Consigne 1:
D'après l'article sur la ligne Bulle-Broc-Fabrique, à combien le chantier est-il estimé ?
Consigne 2:
Traduisez en anglais la phrase suivante, tirée de l'article sur la ligne Bulle-Broc-Fabrique : « Broc-Fabrique sera alors relié à Berne via Bulle, Romont et Fribourg, sans changement de train. »
Consigne 3:
Rédigez la suite de l'article sur la ligne Bulle-Broc-Fabrique, en commençant après sa dernière phrase.

=== Texte fourni ===

De Broc-Fabrique à Berne sans changer de train

| sam, 03. mai. 2014
Les Transports publics fribourgeois vont faire passer la ligne Bulle-Broc Fabrique en voie normale. Le chantier, estimé à 50 millions et payé par la Confédération, devrait s'échelonner de 2016 à 2021. Le réseau des bus du Sud s’en trouvera remodelé.

Par Jean Godel
Qui l’eût cru? La ligne de chemin de fer à voie étroite Bulle-Broc-Fabrique, aujourd’hui moribonde et souvent moquée – qui n’a jamais ri du légendaire «Express de Broc»? – est en passe de réécrire l’histoire ferroviaire de la région pour les cent prochaines années. C’est Vincent Ducrot, directeur des Transports publics fribourgeois (TPF), qui l’affirme. A l’horizon 2019-2020, la ligne passera en effet en voie normale et intégrera le RER Fribourg. Broc-Fabrique sera alors relié à Berne via Bulle, Romont et Fribourg, sans changement de train. Et cela toutes les 30 minutes à terme.

=== Enregistrements ===

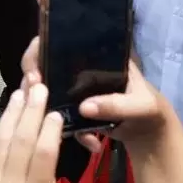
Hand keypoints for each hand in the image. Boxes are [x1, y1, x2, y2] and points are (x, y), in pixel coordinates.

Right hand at [19, 34, 169, 154]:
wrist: (151, 131)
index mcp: (94, 56)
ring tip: (54, 121)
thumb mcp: (140, 104)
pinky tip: (91, 142)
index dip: (39, 48)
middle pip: (42, 64)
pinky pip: (59, 117)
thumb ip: (117, 104)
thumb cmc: (148, 107)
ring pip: (44, 91)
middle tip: (33, 92)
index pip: (59, 40)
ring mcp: (73, 90)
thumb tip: (85, 107)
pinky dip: (69, 131)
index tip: (34, 71)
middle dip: (32, 78)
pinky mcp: (73, 111)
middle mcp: (77, 69)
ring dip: (42, 105)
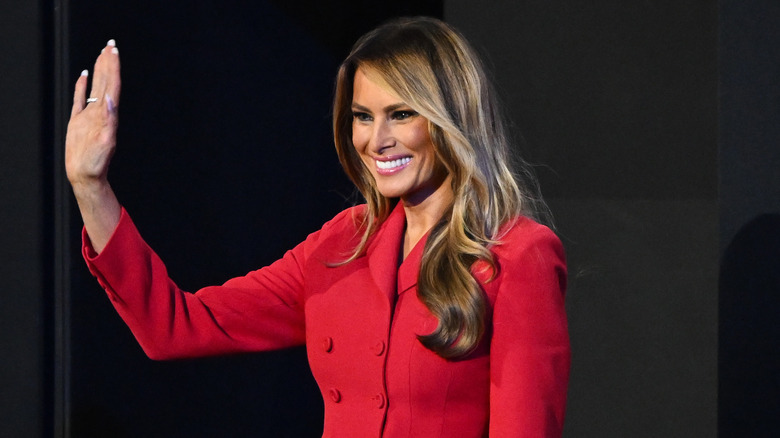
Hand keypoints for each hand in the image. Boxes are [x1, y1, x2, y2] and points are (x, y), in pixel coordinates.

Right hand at [65, 39, 121, 188]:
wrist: (85, 175)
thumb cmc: (96, 163)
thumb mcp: (105, 143)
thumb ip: (108, 122)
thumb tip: (110, 100)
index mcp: (108, 116)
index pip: (112, 86)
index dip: (113, 68)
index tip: (114, 52)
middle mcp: (100, 112)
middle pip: (106, 82)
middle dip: (108, 63)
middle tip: (110, 45)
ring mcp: (89, 115)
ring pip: (95, 87)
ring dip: (99, 70)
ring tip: (102, 54)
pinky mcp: (78, 121)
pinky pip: (80, 98)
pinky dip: (82, 85)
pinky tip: (83, 74)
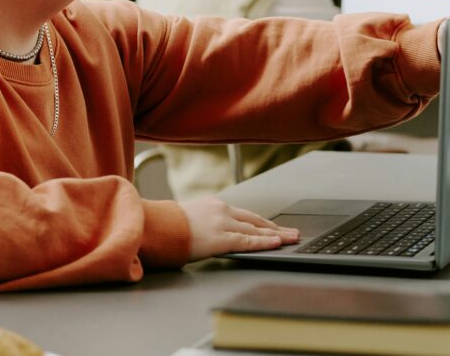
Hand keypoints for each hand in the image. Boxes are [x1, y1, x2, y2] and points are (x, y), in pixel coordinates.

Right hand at [178, 196, 299, 261]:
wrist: (157, 226)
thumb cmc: (168, 225)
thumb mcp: (191, 217)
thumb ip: (206, 221)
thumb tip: (211, 231)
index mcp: (215, 205)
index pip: (246, 215)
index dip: (263, 223)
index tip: (276, 227)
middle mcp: (222, 211)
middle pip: (256, 221)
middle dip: (276, 228)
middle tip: (292, 233)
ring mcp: (223, 224)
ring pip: (256, 231)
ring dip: (276, 236)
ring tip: (291, 239)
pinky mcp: (221, 238)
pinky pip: (248, 242)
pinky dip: (264, 243)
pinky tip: (276, 244)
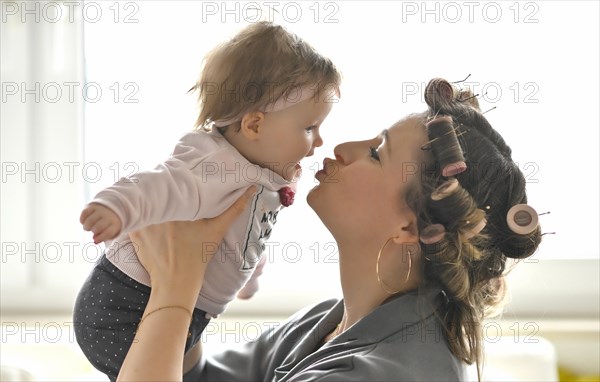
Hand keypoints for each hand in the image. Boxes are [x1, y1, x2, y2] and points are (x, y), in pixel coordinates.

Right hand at [80, 203, 121, 243]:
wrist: (113, 205)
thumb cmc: (111, 222)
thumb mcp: (112, 230)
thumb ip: (105, 237)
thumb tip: (95, 241)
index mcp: (115, 223)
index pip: (108, 233)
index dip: (100, 238)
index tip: (95, 241)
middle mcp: (108, 215)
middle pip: (97, 228)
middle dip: (93, 231)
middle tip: (93, 230)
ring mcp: (100, 210)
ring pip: (89, 222)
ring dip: (86, 227)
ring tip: (89, 227)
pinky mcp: (92, 205)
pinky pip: (84, 214)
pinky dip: (82, 220)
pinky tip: (84, 222)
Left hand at [128, 186, 256, 291]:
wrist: (176, 283)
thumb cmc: (198, 256)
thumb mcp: (218, 229)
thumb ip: (235, 207)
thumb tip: (253, 187)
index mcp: (179, 206)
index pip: (175, 185)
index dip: (176, 181)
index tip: (179, 179)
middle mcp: (159, 211)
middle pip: (158, 192)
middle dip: (162, 191)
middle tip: (168, 193)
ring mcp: (144, 222)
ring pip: (145, 203)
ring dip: (149, 202)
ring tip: (156, 205)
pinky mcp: (133, 233)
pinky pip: (134, 217)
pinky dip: (139, 217)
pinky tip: (146, 221)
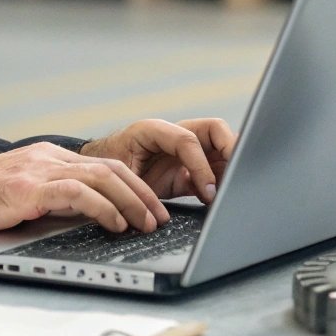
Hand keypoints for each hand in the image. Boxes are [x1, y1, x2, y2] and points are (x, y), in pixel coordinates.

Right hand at [0, 142, 168, 233]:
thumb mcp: (25, 193)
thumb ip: (54, 197)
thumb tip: (90, 216)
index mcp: (49, 157)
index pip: (104, 165)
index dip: (134, 185)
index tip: (151, 207)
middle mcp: (49, 158)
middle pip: (111, 168)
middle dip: (142, 193)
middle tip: (160, 217)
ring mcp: (39, 170)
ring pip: (101, 177)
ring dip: (131, 202)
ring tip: (146, 223)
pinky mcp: (29, 188)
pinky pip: (77, 193)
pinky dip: (103, 208)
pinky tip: (115, 223)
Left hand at [78, 118, 237, 203]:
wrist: (97, 178)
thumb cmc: (103, 171)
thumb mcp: (117, 175)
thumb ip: (139, 185)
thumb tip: (161, 205)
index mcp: (153, 131)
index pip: (188, 140)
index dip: (201, 165)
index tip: (208, 191)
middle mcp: (173, 136)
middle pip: (215, 131)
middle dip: (231, 151)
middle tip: (238, 177)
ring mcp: (182, 153)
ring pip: (219, 150)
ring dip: (230, 168)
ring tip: (231, 191)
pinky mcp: (186, 171)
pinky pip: (212, 173)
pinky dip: (220, 184)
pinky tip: (218, 200)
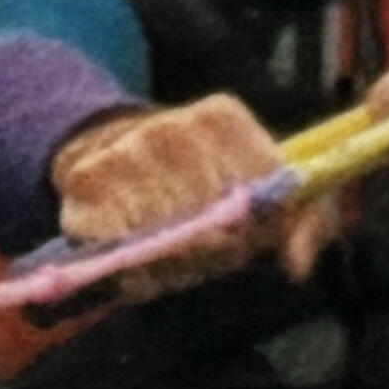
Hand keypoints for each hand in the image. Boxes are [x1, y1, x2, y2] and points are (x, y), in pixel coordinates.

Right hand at [47, 91, 338, 292]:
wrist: (108, 146)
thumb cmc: (201, 179)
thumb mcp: (263, 187)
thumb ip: (304, 221)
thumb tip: (298, 264)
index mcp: (221, 118)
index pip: (258, 192)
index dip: (256, 229)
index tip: (246, 235)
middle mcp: (170, 127)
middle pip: (209, 222)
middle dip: (213, 249)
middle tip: (204, 248)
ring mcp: (122, 152)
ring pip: (163, 241)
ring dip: (171, 263)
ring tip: (171, 250)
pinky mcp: (83, 182)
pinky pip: (119, 250)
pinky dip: (132, 271)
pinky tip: (138, 257)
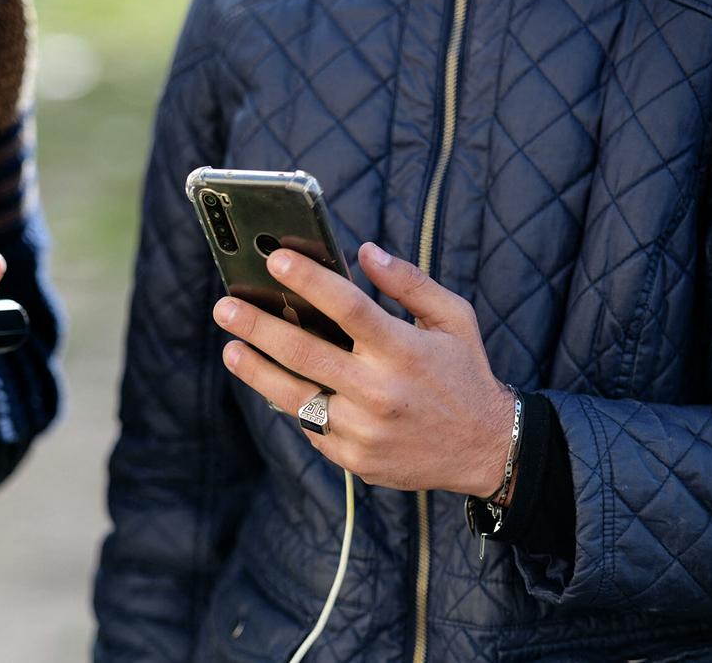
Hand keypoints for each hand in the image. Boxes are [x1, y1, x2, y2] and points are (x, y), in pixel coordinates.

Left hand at [214, 242, 513, 495]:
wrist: (487, 450)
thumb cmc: (465, 375)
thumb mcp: (453, 319)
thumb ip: (409, 283)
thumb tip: (365, 252)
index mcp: (405, 350)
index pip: (348, 307)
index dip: (308, 280)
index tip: (276, 260)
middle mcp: (381, 391)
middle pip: (305, 352)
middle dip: (258, 326)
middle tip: (225, 308)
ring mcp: (364, 430)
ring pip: (294, 396)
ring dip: (256, 370)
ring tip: (231, 350)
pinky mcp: (354, 459)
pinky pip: (311, 426)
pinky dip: (291, 404)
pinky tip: (272, 384)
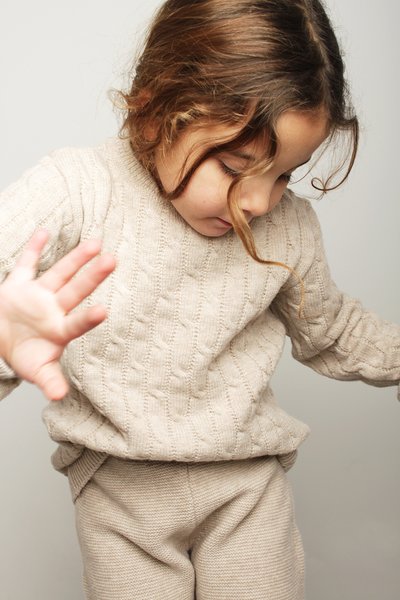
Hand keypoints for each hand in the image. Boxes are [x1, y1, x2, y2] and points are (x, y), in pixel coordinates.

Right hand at [0, 229, 115, 400]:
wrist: (1, 339)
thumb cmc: (24, 355)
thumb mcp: (35, 371)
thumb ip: (49, 381)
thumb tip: (59, 396)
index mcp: (59, 331)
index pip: (76, 323)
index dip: (88, 319)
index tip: (104, 311)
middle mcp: (53, 309)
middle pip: (75, 290)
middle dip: (92, 276)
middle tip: (112, 260)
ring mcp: (38, 295)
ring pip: (59, 273)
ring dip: (75, 258)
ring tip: (96, 243)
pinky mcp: (19, 285)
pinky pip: (27, 263)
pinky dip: (34, 248)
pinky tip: (45, 232)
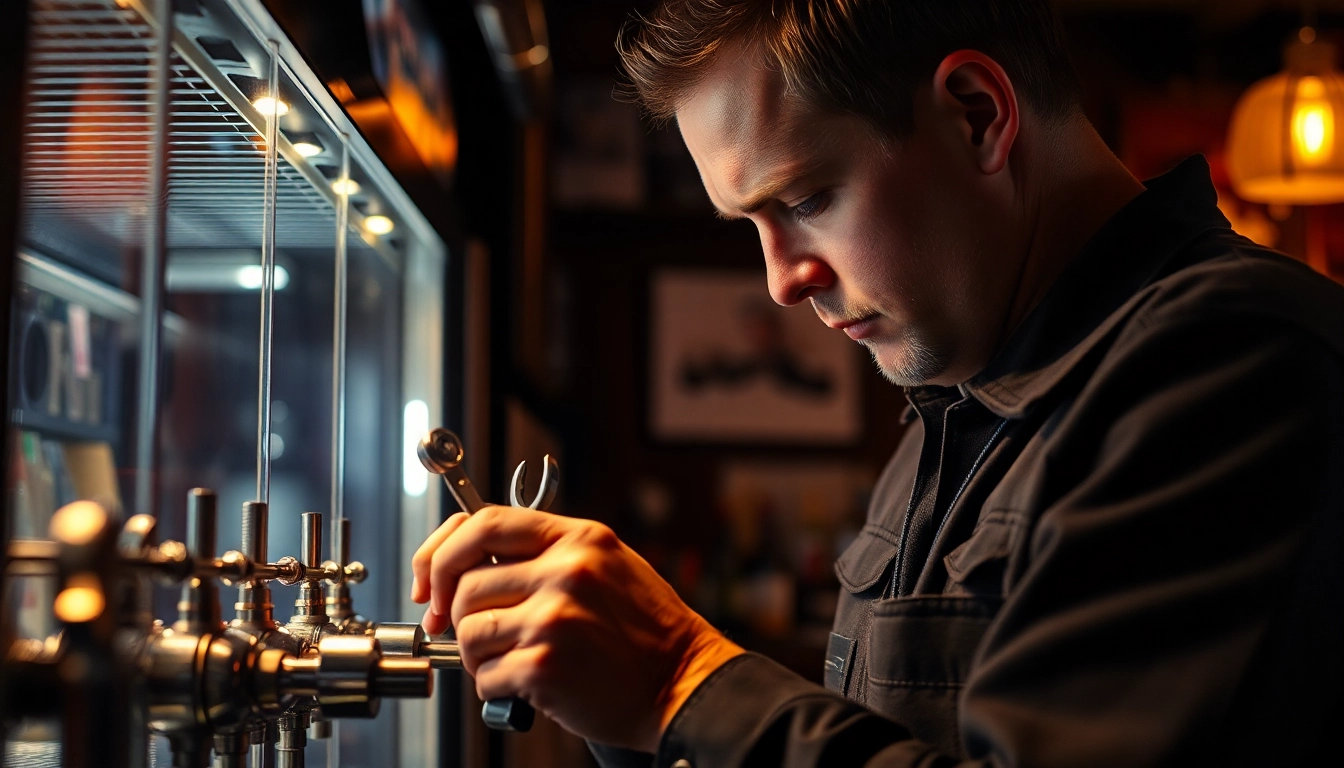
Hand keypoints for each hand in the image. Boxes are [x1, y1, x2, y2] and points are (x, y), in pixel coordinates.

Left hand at [410, 506, 743, 750]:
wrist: (683, 682)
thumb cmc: (646, 631)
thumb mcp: (606, 566)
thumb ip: (547, 554)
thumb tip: (471, 562)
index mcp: (578, 539)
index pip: (483, 522)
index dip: (443, 550)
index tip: (431, 578)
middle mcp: (567, 572)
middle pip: (467, 583)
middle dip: (458, 615)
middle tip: (471, 632)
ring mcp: (556, 618)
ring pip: (470, 631)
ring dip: (478, 655)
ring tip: (513, 659)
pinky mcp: (546, 666)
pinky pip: (486, 676)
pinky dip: (495, 687)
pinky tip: (527, 684)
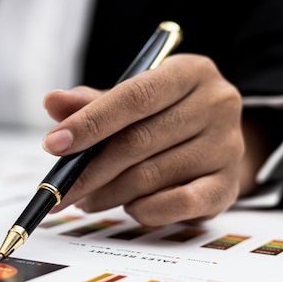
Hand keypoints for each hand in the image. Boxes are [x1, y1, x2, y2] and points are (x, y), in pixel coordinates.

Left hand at [41, 54, 247, 225]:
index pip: (135, 96)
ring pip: (151, 175)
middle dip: (89, 171)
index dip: (90, 122)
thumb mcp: (131, 101)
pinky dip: (145, 210)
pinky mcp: (230, 184)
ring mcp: (228, 145)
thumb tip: (53, 102)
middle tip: (60, 190)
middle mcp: (217, 103)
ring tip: (86, 200)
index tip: (54, 145)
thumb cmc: (163, 117)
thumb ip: (92, 103)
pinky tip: (129, 207)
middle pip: (138, 141)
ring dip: (109, 194)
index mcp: (190, 71)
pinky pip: (179, 204)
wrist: (214, 142)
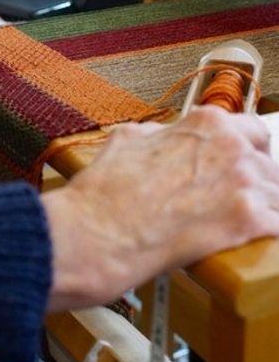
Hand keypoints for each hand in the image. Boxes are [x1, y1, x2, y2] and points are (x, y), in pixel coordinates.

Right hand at [42, 106, 278, 311]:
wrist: (101, 229)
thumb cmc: (108, 189)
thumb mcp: (129, 138)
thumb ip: (162, 133)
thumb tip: (167, 136)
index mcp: (207, 123)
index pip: (254, 130)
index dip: (249, 149)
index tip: (244, 163)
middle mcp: (231, 147)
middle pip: (268, 165)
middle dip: (255, 182)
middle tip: (237, 199)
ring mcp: (243, 183)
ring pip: (277, 196)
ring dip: (262, 209)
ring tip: (238, 223)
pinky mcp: (247, 221)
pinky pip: (277, 225)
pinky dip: (265, 233)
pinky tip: (245, 238)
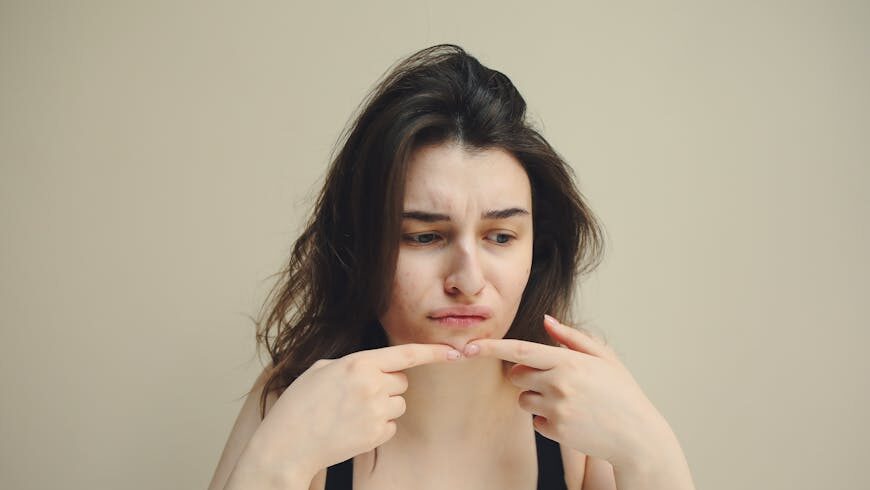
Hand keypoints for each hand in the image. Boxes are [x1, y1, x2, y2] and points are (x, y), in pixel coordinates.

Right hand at [247, 343, 461, 479]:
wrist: (287, 445)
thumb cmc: (300, 405)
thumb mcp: (322, 370)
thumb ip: (354, 364)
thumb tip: (376, 367)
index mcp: (358, 363)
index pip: (406, 354)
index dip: (433, 352)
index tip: (454, 352)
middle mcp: (372, 385)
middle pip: (402, 381)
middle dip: (387, 385)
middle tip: (358, 395)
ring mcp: (376, 411)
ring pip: (399, 404)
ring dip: (383, 407)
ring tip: (352, 413)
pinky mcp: (377, 434)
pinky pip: (391, 425)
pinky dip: (378, 427)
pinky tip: (353, 428)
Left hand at [463, 315, 667, 466]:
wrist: (637, 436)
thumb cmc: (622, 393)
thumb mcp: (603, 358)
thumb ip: (572, 338)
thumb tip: (546, 320)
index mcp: (568, 361)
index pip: (520, 350)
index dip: (491, 347)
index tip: (468, 346)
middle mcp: (559, 383)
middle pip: (516, 375)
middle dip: (526, 376)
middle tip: (552, 380)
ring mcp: (556, 409)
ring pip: (523, 399)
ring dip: (536, 398)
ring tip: (568, 401)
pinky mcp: (556, 430)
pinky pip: (535, 421)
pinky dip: (547, 420)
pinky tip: (572, 419)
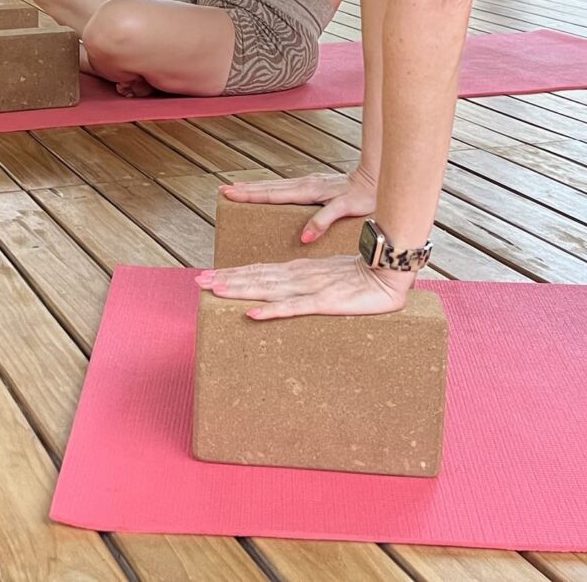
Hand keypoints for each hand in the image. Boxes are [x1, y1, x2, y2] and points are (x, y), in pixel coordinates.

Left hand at [195, 255, 412, 320]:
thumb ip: (305, 285)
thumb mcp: (327, 280)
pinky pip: (294, 308)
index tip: (209, 277)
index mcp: (298, 271)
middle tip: (197, 282)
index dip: (233, 274)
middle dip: (226, 280)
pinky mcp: (324, 303)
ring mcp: (309, 288)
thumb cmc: (361, 278)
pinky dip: (272, 311)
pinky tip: (253, 314)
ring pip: (267, 289)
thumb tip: (284, 294)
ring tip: (214, 291)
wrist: (388, 272)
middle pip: (255, 278)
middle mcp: (298, 276)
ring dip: (239, 290)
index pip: (259, 271)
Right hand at [221, 168, 377, 243]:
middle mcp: (304, 184)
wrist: (376, 179)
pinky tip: (265, 191)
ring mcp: (308, 183)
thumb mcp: (346, 210)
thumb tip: (304, 237)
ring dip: (254, 186)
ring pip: (274, 185)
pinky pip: (283, 187)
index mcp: (308, 191)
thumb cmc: (364, 196)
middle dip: (245, 189)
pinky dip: (269, 188)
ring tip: (236, 188)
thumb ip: (324, 221)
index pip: (272, 194)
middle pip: (268, 187)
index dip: (250, 195)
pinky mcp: (313, 184)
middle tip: (223, 190)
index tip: (231, 193)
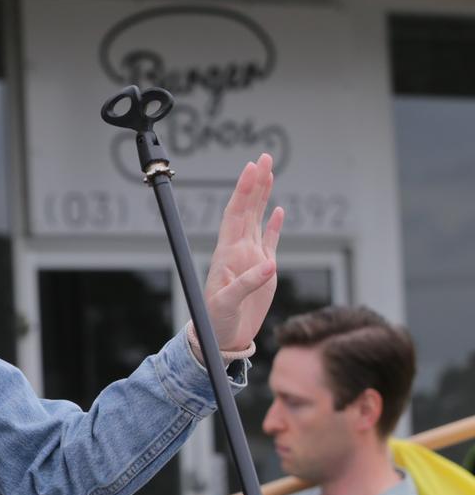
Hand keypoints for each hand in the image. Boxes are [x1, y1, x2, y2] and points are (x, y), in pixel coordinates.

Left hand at [203, 153, 284, 351]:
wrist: (221, 337)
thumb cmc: (217, 321)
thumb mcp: (228, 304)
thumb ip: (247, 284)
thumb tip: (270, 265)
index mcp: (228, 253)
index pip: (236, 214)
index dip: (244, 191)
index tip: (252, 168)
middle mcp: (238, 250)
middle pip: (247, 209)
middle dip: (255, 183)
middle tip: (264, 157)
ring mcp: (250, 258)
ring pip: (257, 219)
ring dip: (263, 196)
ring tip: (270, 172)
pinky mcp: (263, 270)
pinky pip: (269, 241)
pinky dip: (274, 225)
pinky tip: (278, 210)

===

Réponse 1:
À 50 millions.

Réponse 2:
Broc-Fabrique will then be linked to Bern via Bulle, Romont and Fribourg, without a change of train.

Réponse 3:
Cet immense chantier, dont Vincent Ducrot et Christian Castella, président du Conseil d’administration des TPF, ont confirmé la teneur à La Gruyère, coûtera la bagatelle de 50 millions de francs, intégralement financés par la Confédération. L’Office fédéral des transports (OFT) vient de donner par écrit son feu vert aux TPF. «Fribourg réalise là un grand coup! Je suis extrêmement content de cette nouvelle qui profitera à l’ensemble du canton», jubile le Gruérien Christian Castella.

Faire juste tout de suite
Tout est parti de Bulle 2030, ce grand projet des TPF d’urbanisation au centre de Bulle autour d’une nouvelle gare. Un objet à 50 autres millions de francs. Lors de l’une des rencontres régulières que les TPF ont à ce sujet avec l’OFT et sa division Financement du réseau ferré, le chef de cette dernière, Markus Giger, leur a demandé de réétudier la faisabilité d’un passage à la voie normale du Bulle-Broc. Une idée déjà creusée il y a une dizaine d’années mais restée sans suite.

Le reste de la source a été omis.